Exercise boosts our endorphins and makes us feel good. It also reduces the stress hormone cortisol leading to a reduction in depression, anxiety and insomnia.

· Limit your exposure to social media:

Social media can distort your attitude to body image and make you feel bad about yourself and much more likely to comfort eat.

· Use mantras:

Every time you have a negative thought about yourself, try using simple affirmations to encourage yourself such as ‘it is the inner person that counts’ or ‘I can do anything’. They have been shown to positively rewire the brain and enhance your mood.

· Help others:

Doing something for someone else will help you to feel better about yourself.

Although our emotions can dictate what we eat, the reverse is also true; what we eat affects how we feel. Eating a healthy balanced diet can be a powerful aid for people dealing with depression and anxiety. The brain like any other organ needs the right balance of nutrients in order to function properly. So, a 30% rise in teenage depression over the last decade has been linked to too much salt from fast food and not enough potassium from fruit and vegetables.

The problem is that fast food tastes good and that combination of sugar and fat is highly addictive. They give a temporary high which is quickly followed by an energy slump that leaves you wanting more. The more you eat these foods, the more you need to get the same amount of pleasure. Additionally, too much sugar has been associated with increased anxiety.

A diet high in processed foods full of fat, sugar and salt can multiply the unhealthy bacteria in your gut. This in turn can impact the production of serotonin, the happy hormone, which helps to regulate sleep, appetite and mood.

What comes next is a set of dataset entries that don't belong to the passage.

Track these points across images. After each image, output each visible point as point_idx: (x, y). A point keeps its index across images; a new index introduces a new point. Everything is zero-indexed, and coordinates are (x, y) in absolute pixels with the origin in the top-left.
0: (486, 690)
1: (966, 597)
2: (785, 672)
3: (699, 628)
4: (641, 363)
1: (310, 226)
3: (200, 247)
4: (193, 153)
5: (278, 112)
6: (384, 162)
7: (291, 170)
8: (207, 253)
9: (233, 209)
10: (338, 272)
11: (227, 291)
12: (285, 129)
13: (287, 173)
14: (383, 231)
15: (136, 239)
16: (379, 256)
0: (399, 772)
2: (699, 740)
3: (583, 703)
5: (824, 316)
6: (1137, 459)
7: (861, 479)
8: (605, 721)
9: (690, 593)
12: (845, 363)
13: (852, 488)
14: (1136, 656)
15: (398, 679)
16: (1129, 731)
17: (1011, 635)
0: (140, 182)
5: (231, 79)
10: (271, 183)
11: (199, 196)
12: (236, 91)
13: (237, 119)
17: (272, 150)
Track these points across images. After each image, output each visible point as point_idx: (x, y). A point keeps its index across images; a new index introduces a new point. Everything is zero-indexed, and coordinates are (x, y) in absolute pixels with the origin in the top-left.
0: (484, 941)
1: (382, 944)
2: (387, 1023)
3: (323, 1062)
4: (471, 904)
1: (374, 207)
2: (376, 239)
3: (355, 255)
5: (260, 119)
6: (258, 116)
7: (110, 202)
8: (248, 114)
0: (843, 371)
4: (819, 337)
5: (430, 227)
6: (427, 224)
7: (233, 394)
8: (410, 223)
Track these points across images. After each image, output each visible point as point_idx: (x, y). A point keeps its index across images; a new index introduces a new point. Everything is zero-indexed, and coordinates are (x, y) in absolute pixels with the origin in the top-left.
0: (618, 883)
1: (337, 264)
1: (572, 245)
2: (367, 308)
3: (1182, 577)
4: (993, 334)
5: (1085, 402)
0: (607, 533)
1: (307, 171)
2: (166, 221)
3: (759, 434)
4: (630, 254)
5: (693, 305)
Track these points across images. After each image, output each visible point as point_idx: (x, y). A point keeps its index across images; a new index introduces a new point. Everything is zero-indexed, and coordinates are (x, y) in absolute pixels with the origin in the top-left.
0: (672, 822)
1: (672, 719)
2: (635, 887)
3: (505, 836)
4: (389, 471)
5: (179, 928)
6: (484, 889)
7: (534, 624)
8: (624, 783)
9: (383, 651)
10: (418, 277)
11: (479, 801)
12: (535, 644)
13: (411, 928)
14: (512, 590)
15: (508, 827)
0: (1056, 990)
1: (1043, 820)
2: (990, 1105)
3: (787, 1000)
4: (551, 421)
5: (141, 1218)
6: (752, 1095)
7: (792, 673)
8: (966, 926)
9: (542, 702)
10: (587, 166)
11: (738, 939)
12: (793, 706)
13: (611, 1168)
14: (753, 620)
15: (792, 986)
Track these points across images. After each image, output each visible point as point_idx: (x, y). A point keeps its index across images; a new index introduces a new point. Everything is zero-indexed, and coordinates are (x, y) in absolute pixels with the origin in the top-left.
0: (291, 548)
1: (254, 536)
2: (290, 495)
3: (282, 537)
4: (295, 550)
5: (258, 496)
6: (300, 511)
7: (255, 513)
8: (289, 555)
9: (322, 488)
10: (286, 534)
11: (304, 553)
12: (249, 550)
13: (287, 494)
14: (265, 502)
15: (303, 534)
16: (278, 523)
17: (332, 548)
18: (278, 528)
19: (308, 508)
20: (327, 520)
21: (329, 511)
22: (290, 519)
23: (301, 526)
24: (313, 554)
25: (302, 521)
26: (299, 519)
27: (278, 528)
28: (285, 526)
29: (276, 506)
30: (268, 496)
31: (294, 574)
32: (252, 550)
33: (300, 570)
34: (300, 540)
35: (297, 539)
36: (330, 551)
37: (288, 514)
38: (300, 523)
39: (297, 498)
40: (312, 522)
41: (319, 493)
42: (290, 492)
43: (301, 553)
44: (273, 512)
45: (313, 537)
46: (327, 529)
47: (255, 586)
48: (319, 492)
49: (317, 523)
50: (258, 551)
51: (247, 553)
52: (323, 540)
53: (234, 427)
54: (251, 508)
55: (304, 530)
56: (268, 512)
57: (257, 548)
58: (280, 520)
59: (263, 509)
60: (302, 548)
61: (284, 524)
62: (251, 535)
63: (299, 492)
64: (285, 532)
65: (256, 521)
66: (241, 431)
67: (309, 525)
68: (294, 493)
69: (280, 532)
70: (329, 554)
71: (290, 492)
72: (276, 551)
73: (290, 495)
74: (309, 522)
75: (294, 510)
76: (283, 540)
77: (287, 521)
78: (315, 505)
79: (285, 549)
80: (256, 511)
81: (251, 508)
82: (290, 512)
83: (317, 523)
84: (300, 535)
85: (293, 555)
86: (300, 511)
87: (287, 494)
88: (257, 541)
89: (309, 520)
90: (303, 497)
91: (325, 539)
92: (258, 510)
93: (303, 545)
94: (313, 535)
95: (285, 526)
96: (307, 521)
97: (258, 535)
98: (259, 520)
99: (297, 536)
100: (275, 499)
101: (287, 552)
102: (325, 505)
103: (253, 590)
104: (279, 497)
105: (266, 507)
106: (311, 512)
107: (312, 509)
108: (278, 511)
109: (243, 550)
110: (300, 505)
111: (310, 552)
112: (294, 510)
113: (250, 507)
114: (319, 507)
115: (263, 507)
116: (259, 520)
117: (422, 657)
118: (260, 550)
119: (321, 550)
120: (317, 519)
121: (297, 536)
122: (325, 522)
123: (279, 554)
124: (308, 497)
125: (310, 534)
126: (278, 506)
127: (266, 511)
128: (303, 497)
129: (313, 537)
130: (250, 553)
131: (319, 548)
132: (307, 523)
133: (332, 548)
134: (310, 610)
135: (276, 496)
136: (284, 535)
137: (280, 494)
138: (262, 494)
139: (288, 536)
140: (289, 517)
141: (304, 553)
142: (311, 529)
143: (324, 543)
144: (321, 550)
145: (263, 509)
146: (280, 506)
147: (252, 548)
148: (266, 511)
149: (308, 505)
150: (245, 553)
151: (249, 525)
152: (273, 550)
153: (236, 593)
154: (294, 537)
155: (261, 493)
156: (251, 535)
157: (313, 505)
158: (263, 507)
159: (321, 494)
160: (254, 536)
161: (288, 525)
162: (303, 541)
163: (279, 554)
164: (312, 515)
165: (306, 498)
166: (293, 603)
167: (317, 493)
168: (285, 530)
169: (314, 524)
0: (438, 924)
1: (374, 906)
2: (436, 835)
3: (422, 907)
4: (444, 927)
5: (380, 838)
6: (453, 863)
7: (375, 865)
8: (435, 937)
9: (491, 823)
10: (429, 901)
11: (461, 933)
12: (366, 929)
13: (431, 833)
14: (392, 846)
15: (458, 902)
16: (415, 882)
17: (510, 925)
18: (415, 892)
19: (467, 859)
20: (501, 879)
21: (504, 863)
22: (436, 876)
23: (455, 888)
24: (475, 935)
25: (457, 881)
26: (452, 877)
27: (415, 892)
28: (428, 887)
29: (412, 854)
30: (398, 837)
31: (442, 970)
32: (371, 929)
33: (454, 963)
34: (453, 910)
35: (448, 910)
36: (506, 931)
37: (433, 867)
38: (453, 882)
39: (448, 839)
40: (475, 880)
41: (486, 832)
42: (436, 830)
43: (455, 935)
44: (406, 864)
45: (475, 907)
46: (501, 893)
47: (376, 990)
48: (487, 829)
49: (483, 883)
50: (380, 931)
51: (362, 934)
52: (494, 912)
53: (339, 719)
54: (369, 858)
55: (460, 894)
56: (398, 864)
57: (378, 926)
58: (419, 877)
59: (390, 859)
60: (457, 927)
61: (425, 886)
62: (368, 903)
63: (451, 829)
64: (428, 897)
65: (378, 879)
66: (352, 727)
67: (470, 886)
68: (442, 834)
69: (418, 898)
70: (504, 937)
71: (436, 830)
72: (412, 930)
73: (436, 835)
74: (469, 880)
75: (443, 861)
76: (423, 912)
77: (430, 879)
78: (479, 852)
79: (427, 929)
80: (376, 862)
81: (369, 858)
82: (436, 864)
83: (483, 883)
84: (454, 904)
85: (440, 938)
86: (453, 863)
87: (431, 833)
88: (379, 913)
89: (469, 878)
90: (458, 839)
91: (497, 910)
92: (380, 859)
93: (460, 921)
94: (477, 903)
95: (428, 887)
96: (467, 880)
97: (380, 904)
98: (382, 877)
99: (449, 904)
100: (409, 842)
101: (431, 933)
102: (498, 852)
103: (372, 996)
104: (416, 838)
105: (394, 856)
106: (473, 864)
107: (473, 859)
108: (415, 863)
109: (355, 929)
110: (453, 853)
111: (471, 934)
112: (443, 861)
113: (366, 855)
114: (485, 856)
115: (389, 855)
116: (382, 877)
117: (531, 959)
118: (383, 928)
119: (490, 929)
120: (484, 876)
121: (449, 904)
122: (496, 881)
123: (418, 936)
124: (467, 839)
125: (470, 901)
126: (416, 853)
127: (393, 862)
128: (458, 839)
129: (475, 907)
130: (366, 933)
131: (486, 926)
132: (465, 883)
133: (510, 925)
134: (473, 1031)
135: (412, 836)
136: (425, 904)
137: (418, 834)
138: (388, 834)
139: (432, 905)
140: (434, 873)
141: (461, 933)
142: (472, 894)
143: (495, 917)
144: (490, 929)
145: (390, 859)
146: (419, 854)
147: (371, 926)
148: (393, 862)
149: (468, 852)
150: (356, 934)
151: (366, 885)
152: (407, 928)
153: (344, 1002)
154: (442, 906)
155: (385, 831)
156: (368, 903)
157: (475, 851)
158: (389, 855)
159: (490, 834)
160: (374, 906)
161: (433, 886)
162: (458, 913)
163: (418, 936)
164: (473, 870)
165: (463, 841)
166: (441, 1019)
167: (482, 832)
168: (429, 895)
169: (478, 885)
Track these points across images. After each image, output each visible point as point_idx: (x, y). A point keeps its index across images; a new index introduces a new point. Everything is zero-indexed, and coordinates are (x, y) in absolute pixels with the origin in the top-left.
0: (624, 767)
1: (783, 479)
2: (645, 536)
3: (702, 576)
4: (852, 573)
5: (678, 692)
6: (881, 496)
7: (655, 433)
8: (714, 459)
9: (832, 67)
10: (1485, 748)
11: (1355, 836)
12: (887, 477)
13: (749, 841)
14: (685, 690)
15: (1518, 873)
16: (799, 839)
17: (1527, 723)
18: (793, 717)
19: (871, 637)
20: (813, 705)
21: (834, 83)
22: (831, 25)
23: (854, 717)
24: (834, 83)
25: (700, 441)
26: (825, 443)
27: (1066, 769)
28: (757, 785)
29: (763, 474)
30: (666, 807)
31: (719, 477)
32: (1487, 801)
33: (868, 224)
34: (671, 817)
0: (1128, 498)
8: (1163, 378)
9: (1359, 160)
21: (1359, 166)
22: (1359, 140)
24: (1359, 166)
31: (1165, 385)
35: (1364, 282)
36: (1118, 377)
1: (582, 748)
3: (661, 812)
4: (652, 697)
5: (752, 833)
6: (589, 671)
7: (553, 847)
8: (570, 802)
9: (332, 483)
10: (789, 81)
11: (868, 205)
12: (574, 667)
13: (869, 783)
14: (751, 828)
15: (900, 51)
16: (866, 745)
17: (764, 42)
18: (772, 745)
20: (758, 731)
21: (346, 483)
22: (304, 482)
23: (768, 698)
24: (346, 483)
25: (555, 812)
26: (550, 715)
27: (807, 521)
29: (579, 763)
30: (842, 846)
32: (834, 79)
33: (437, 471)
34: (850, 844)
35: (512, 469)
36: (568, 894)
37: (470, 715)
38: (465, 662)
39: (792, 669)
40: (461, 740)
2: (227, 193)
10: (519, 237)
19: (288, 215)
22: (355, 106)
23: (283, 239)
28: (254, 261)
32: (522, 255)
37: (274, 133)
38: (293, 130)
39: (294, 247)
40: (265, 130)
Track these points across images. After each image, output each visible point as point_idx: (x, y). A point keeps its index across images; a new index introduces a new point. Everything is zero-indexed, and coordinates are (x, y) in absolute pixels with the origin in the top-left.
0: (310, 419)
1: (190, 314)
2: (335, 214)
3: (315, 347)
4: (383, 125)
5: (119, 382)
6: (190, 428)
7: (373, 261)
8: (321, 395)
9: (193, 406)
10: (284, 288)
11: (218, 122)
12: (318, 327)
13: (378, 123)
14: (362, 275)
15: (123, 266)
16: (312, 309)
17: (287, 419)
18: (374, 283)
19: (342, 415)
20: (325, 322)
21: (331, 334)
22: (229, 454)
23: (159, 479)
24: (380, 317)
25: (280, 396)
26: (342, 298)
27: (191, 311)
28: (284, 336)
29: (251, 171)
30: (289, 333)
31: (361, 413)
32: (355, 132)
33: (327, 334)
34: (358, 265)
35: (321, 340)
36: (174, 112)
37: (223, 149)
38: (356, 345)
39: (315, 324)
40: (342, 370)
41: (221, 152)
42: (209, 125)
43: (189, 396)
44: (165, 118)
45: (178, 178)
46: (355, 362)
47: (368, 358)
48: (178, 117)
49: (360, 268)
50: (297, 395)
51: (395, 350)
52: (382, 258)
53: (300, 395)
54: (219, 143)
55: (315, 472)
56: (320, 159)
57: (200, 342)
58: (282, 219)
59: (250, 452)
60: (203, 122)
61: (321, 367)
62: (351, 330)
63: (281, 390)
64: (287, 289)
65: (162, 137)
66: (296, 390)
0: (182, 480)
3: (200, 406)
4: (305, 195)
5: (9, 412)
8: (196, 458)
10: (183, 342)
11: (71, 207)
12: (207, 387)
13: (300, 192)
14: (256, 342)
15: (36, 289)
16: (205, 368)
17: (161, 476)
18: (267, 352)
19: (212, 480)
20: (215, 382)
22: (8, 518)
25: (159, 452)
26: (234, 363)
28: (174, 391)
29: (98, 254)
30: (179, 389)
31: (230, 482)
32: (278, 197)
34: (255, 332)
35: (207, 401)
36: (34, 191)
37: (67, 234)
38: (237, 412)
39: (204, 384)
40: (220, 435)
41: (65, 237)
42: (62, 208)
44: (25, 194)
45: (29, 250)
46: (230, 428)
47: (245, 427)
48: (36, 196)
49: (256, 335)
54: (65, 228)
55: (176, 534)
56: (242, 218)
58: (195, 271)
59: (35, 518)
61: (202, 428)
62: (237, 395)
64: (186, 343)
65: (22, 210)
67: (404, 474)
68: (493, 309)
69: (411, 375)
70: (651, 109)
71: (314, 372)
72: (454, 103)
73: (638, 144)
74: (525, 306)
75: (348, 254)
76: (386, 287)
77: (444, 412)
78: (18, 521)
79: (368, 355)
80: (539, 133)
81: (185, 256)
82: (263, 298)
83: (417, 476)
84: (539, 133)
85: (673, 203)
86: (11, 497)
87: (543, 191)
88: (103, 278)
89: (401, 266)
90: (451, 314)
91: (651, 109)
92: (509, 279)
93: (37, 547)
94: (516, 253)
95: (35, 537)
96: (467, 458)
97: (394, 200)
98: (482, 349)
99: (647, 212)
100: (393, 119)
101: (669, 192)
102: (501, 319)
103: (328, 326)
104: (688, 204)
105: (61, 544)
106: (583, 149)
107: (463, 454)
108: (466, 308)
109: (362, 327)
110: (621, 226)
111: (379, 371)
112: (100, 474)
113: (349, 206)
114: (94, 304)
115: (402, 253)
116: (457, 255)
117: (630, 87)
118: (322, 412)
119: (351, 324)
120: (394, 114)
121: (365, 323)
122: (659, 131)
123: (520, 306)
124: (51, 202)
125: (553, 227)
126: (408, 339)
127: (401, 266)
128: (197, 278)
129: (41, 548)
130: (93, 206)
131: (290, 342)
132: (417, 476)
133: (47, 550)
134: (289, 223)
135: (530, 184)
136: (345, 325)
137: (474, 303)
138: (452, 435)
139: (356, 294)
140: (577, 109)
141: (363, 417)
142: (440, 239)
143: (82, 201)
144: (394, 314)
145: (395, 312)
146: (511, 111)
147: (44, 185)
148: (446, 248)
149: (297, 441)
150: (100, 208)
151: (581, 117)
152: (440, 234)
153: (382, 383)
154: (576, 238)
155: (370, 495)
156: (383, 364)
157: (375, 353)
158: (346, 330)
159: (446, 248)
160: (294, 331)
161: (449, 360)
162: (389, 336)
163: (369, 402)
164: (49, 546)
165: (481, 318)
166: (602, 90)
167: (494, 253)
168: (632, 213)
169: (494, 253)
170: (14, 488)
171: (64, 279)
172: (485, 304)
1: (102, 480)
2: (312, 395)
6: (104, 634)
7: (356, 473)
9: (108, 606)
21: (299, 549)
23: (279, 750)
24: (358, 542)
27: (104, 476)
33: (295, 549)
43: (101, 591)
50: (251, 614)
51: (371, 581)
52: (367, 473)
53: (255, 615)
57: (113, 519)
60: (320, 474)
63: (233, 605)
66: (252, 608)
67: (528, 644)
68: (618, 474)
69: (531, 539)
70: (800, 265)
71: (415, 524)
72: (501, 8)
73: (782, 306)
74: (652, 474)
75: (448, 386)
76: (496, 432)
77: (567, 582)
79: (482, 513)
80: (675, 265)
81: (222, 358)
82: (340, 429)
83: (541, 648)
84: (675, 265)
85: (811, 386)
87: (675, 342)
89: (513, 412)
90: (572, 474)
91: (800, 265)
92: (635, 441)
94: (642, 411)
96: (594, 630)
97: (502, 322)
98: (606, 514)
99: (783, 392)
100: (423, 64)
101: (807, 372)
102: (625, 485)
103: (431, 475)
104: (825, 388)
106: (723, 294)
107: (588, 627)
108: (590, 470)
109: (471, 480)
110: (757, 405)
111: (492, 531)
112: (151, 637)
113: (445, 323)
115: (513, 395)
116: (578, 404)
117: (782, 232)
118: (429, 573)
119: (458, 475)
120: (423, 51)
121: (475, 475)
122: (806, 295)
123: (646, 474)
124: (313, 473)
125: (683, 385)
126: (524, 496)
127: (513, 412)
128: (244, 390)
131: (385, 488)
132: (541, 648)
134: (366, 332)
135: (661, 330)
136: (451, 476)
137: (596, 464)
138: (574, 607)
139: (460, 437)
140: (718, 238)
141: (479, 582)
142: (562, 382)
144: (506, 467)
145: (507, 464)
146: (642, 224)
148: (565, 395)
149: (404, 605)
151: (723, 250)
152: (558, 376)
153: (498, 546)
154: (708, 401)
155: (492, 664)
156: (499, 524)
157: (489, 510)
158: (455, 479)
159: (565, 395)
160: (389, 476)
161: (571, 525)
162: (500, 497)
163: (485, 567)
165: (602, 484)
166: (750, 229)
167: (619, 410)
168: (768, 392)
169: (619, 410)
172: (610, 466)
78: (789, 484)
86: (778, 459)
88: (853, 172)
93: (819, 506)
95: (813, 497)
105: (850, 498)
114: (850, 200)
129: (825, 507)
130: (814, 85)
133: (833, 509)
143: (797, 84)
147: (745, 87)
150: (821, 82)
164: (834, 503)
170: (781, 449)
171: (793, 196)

A poor diet can lead to a range of nutritional deficiencies that can affect your well-being. A recent study showed that 92% of teenagers and 77% of adults were most at risk of an Omega 3 deficiency. This essential fatty acid, found primarily in oily fish, has a protective effect against depression, concentration and memory problems.

We often eat these high sugar, high fat foods between meals. Not buying these unhealthy snacks is a great first step to start the process of re-educating our taste buds. Fortunately, there are alternatives which science has shown to be helpful.

Eat healthy snacks that reduce stress and increase well-being:

1. Pumpkin seeds are rich in zinc and magnesium which reduce depression, and stress and helps create serotonin.

2. Blueberries are bursting with antioxidants and packed with vitamin C which helps to relieve stress.

3. Eat blueberries with a natural yogurt. They build up your healthy bacteria and have been found to have a positive effect on brain health. A study found that not only do yoghurts reduce social anxiety in some teenagers but they also increase happiness.

4. Natural popcorn is a tasty source of whole grains which are high in fibre which helps to relieve stress and anxiety.

5. Avocados contain choline which give a double boost of serotonin and dopamine.

6. Walnuts have numerous benefits such as improving mood, regulating the appetite and boosting brain function.

7. When you do fancy something sweet, dark chocolate is rich in magnesium. Dipping fruit such as bananas or strawberries in melted dark chocolate helps reduce stress.

Eating these snacks alongside a healthy balanced diet is not a panacea for all types of mental health issues, but it’s a simple, safe and tasty way to improve your wellbeing.